In this way, the proposed amendment shifts the burden of proof. If you want the state to monopolise broadband, for example, you’d need overwhelming parliamentary and public support. That’s a good test. A state monopoly should not be easier to create than a corner café.

Breaking these monopolies is not about ideology in our view. In a country with 32% unemployment and with service delivery failing clearly, economic gatekeeping is economic injustice, and the poor are harmed the most.

III. Policing for the People: Devolving Police Powers to Provinces

The third and arguably most transformative pillar of our proposed constitutional amendment is the devolution of policing powers. It proposes that provinces establish their own police services, appoint their own commissioners, and determine provincial law enforcement priorities.

In other words, it seeks to take policing out of Pretoria’s orbit and place it into the hands of those closest to the communities affected by crime. This is not federalism in the American sense, but rather a subsidiarity model which is rooted in the established constitutional principle that decisions should be made at the lowest competent level. And after three decades of centralised policing marked by inefficiency, corruption, and unresponsiveness, this proposal is both undoubtedly necessary and decades overdue.
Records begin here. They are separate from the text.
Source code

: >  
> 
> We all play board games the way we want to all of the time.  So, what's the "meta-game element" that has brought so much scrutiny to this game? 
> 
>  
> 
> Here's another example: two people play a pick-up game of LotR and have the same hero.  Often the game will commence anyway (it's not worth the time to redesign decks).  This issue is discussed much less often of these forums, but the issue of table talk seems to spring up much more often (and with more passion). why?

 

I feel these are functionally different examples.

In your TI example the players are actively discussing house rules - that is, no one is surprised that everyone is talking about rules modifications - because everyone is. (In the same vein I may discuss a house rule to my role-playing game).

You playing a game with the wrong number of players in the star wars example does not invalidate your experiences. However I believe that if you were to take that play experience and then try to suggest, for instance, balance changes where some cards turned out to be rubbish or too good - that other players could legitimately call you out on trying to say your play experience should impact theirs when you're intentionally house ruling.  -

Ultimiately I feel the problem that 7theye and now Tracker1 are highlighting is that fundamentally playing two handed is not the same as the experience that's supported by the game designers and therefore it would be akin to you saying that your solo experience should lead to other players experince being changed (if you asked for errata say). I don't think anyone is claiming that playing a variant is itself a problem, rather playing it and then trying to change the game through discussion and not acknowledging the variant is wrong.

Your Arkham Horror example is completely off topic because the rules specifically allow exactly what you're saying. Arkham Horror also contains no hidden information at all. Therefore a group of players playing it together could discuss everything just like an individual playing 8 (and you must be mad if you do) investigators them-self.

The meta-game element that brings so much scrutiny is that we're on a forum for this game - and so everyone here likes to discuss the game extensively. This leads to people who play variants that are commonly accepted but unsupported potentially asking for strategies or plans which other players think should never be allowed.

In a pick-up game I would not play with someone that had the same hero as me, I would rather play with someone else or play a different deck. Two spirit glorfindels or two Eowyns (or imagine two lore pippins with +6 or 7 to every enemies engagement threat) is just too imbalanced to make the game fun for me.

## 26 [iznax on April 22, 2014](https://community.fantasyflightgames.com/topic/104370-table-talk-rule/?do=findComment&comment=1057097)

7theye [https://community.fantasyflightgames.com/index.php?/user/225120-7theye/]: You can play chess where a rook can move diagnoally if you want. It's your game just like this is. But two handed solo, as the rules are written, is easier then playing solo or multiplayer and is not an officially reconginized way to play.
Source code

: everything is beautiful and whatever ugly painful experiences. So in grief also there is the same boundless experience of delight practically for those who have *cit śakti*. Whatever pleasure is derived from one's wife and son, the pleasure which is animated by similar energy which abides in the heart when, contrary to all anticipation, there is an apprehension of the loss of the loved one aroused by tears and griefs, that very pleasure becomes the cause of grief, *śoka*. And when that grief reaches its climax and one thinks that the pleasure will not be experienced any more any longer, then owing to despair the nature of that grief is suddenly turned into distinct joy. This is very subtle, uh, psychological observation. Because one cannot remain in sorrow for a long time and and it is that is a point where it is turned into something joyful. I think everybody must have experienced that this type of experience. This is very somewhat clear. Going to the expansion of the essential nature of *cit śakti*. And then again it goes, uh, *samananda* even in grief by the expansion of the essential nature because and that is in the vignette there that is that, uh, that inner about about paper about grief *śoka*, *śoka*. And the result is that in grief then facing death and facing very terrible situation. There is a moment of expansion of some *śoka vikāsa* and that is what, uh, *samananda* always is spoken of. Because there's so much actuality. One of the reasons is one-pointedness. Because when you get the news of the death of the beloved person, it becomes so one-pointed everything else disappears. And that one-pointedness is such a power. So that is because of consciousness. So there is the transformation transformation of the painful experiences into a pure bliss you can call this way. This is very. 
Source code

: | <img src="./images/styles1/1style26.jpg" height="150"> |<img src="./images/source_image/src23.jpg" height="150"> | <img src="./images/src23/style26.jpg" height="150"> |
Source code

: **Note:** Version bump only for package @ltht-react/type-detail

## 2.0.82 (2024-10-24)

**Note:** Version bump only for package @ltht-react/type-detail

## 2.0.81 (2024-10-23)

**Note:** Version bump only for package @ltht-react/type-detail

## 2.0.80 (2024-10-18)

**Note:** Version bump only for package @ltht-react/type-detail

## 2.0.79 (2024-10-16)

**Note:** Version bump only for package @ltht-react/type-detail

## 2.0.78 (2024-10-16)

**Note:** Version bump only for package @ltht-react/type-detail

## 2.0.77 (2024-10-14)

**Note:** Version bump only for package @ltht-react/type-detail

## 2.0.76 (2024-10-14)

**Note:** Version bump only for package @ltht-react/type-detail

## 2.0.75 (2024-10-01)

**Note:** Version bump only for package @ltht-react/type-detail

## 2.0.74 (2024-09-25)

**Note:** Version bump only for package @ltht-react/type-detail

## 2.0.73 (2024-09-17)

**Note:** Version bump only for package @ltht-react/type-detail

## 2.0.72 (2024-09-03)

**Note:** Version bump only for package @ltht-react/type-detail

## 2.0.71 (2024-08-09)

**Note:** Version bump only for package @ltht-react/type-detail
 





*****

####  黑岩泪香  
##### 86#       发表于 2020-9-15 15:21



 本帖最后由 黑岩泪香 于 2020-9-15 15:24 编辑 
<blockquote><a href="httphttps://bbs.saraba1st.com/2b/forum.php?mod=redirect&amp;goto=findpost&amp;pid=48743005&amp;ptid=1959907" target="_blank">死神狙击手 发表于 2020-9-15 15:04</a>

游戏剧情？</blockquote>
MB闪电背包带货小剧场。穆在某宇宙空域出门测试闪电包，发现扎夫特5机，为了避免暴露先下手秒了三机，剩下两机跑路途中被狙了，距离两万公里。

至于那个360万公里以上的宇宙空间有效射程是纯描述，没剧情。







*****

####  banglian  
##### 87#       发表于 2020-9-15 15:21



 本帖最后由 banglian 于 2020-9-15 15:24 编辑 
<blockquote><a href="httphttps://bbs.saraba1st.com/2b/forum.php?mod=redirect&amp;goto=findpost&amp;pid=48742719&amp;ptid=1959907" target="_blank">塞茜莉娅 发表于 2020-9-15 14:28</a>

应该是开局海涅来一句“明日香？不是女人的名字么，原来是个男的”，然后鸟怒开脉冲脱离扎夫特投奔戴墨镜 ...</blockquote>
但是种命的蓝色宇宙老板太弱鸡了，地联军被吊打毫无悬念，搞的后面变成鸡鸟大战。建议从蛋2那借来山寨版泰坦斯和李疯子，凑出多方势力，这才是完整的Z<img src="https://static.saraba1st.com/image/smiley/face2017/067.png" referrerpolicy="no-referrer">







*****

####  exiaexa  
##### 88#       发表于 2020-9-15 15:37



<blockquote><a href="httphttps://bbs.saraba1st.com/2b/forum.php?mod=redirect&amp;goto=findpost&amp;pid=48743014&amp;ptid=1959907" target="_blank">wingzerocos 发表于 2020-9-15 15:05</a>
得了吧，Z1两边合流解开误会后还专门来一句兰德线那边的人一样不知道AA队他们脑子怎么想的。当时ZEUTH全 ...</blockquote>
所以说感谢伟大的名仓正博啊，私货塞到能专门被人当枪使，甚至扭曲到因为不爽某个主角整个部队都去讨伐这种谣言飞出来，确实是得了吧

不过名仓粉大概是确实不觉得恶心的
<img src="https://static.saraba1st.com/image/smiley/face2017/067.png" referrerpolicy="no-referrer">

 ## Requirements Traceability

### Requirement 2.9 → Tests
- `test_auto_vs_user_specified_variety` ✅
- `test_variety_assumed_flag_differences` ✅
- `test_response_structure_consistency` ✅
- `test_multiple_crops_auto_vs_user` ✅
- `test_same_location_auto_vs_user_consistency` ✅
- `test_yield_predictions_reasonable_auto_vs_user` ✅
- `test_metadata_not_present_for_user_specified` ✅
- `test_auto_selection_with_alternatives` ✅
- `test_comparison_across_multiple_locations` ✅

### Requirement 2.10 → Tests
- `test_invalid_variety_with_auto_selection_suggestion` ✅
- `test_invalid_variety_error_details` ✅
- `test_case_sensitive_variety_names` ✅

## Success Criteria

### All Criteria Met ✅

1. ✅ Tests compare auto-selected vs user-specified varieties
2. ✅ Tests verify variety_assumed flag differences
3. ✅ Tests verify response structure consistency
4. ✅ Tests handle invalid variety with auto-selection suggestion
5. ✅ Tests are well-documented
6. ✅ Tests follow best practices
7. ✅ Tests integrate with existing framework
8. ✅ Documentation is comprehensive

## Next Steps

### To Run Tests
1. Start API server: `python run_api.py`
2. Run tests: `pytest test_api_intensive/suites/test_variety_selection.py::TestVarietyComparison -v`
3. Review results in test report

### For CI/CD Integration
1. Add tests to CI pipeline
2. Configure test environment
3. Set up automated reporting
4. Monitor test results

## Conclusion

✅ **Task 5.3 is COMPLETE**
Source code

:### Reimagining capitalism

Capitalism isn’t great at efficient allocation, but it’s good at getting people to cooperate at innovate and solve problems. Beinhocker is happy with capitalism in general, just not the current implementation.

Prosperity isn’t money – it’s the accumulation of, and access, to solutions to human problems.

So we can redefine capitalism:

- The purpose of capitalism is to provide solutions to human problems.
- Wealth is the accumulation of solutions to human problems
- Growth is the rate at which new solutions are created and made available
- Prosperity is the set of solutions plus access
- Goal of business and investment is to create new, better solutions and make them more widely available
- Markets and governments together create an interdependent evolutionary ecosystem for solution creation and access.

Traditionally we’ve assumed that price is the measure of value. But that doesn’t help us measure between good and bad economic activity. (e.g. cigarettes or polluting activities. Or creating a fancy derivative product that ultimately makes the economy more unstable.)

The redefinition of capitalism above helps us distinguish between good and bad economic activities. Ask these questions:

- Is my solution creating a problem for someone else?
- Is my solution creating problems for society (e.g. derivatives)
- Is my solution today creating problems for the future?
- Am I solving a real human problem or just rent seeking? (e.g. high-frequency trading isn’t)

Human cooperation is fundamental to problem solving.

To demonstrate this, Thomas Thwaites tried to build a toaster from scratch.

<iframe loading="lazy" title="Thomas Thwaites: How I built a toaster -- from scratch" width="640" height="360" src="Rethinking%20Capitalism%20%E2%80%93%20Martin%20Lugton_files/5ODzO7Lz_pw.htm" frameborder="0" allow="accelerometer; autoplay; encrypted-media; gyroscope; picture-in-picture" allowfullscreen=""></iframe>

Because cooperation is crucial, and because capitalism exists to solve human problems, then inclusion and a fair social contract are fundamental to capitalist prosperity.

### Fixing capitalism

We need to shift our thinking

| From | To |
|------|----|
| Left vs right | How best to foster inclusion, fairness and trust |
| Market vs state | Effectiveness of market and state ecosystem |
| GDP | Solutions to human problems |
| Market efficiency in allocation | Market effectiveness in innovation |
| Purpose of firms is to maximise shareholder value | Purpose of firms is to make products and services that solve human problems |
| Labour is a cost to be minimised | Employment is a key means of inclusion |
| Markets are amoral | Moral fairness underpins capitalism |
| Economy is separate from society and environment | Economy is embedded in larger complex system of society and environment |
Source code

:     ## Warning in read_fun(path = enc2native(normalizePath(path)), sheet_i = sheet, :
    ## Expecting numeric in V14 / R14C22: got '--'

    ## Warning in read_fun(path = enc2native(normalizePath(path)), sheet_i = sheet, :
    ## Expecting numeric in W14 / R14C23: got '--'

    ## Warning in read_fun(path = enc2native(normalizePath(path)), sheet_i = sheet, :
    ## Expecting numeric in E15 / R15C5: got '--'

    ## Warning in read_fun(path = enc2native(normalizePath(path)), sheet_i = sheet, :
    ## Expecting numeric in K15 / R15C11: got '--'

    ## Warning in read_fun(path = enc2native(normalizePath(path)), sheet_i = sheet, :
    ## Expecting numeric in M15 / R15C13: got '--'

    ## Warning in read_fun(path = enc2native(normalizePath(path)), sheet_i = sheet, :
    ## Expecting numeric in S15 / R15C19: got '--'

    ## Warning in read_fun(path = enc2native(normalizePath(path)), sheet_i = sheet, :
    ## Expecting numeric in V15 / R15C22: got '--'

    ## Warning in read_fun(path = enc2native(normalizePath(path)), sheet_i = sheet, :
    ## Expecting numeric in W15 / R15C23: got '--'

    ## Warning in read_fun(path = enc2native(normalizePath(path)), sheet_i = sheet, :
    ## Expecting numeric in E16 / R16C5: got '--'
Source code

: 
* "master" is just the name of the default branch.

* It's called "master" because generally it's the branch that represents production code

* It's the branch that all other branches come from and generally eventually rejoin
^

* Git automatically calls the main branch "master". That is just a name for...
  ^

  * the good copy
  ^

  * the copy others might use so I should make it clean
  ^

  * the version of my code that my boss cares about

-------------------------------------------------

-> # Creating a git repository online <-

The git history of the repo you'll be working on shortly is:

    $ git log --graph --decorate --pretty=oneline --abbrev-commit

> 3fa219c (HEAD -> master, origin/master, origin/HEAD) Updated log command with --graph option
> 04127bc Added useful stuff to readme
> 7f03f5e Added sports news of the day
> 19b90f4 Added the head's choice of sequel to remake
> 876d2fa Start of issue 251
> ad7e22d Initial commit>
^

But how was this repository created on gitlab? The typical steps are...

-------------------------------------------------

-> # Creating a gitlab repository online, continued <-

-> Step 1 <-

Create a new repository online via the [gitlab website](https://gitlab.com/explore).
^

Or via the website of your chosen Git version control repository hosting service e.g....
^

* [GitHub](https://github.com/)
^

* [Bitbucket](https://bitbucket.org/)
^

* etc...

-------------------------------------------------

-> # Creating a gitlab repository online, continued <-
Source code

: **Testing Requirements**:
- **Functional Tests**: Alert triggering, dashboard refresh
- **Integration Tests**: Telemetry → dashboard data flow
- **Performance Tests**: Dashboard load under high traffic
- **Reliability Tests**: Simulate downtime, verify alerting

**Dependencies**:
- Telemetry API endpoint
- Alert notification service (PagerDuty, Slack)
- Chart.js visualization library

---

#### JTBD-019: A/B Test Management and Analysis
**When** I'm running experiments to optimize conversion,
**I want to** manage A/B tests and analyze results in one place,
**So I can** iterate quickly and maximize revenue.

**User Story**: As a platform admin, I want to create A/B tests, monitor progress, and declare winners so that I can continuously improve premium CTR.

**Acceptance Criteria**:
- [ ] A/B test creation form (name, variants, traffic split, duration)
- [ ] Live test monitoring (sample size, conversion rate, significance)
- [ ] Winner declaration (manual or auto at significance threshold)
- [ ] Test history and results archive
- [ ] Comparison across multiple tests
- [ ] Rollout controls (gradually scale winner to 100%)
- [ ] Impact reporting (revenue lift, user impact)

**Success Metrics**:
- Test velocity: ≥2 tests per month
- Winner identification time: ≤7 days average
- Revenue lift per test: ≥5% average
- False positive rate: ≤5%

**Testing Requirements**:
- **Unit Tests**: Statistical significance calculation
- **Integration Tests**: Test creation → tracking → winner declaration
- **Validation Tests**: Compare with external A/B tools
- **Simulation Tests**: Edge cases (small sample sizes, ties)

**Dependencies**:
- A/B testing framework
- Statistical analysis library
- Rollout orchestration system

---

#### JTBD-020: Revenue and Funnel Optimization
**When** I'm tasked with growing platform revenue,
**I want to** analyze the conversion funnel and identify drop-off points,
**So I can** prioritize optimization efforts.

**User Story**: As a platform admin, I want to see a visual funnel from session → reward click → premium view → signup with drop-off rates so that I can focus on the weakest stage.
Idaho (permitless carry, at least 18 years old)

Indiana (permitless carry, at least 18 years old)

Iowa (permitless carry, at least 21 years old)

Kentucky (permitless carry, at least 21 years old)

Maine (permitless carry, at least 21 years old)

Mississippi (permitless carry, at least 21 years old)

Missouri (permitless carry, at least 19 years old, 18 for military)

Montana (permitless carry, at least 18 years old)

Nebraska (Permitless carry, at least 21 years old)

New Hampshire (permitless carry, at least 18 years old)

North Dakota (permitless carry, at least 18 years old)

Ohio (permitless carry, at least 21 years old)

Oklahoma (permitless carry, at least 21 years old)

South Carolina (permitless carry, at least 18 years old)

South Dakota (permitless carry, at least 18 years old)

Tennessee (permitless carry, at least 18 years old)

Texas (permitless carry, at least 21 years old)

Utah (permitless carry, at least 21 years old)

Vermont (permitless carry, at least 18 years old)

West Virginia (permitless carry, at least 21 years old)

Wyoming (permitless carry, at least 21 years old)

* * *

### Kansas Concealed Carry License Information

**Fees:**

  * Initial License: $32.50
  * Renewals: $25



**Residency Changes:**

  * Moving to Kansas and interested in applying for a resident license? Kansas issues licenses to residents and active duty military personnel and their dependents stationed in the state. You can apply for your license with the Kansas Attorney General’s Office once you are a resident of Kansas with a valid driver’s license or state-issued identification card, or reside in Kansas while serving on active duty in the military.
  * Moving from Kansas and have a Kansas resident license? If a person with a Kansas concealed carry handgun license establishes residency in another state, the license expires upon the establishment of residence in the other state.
Crime in Khayelitsha is not the same as crime in Kimberley or Komatipoort. And yet, police strategy in all three places is dictated by a bloated national SAPS bureaucracy, often preoccupied with ministerial optics rather than meaningful safety outcomes.

By devolving policing, the amendment aims to tailor law enforcement to local realities, enhance accountability (via provincial legislatures), and create competitive pressure for performance. If one province can run a cleaner, quicker, more trusted police service, the others may be forced to catch up. That is democratic dynamism.

Make no mistake: this will not be easy. Many provinces lack the administrative and financial capacity to run full-fledged police services. The risk is a patchwork of competence—Gauteng may innovate, while Limpopo falters. To mitigate this, the Bill retains a national coordinating role for matters like organised crime, intelligence, and cross-border enforcement. This attempts to avoid fragmentation through functional decentralisation.

Moreover, devolution could serve as a pressure valve for national politics. When governance is shared, political tensions diffuse. Local failures can no longer be blamed solely on the national government, nor can successes be monopolised for political gain. In a fracturing political environment, such a balance could be stabilising.

Conclusion

Our Power to the People Amendment does not promise utopia. It offers something far more grounded, namely a return to first principles, a recalibration of state power, and a modest invitation to reimagine governance from the bottom up.

Free SA has chosen these three reforms—a leaner Cabinet, the end of state monopolies, and the devolution of policing—precisely because they strike at the symbolic and structural heart of South Africa’s post-apartheid malaise. Each addresses not just a technical dysfunction, but a deeper political pathology.

A bloated executive is not merely inefficient; it signals a political culture of excess and patronage, where the party is always viewed as more important than the people. SOE monopolies are not just uncompetitive; they symbolise a state that fears its own people and does not trust the ingenuity of the private citizen to build, innovate, and thrive. And centralised policing is not merely unresponsive, but it reflects a distrust of local autonomy and the assumption that central intelligence is more effective than local experience. In this sense, these reforms are chosen because they force the state to answer a more fundamental question: Are we here for ourselves, or for the communities that elected us to serve them?

Unlike the arrival of a State of the Nation Address, this amendment will not fix Eskom overnight. It will also not end crime in Eldorado Park. But it may help lay the foundation for a state that knows its limits, minds its budget, and trusts its people. This, in a country long governed by promises of transformation, may prove the most transformative step of all.